This project leverages the LLama model to generate answers based on user requests. It is composed of two primary components: a Processing Server and a Model Server, working together to provide seamless and safe interactions.
Handles user input and response processing, with two core tasks:
- Preprocessing: Validates input for prohibited or offensive words.
- Postprocessing: Detects the toxicity level of the model's response and rechecks for any prohibited or offensive words.
Hosts the LLama model and generates responses to user inputs.
- Language Support: English only.
- Toxicity Detection: Ensures safe responses by checking for offensive content both before and after processing.

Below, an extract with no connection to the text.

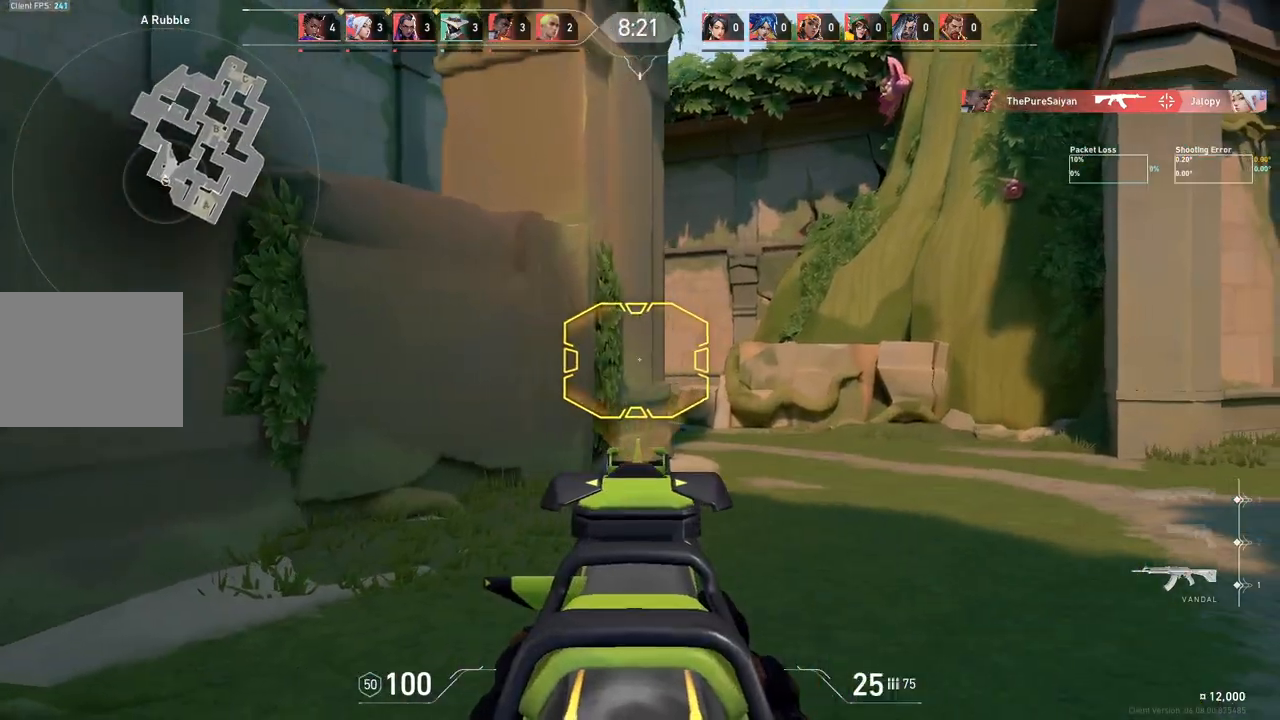
{"keys": ["d"], "events": []}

- Dockerized Setup: Simplified deployment using a pre-built Docker image.
-
Clone the repository:
git clone https://github.com/sillymultifora/fluffy-octo-dollop.git cd fluffy-octo-dollop
-
Install the required dependencies:
pip install -r requirements.txt
The repo was tested on python3.8 and cuda 12.1
Note:
This service utilizes themeta-llama/Meta-Llama-3.1-8B-Instruct
model. To work with this model, access must be obtained via Hugging Face.
If you'd prefer a different model, simply update the model name in the configuration.
bash start_servers.sh
-
Start the Model Server (VLLM server) in the background:
vllm serve meta-llama/Meta-Llama-3.1-8B-Instruct --api-key my_token
-
Start the Processing Server in the background:
python processing_server.py --api-key my_token --api-base http://localhost:8000/v1/ --model-name meta-llama/Meta-Llama-3.1-8B-Instruct
You can send a request to the processing server using curl
:
curl -X POST http://localhost:5000/process \
-H "Content-Type: application/json" \
-d '{"input": "Who are you?"}'
This command sends an input prompt to the server, processes it, and returns a response from the LLama model after both preprocessing and postprocessing.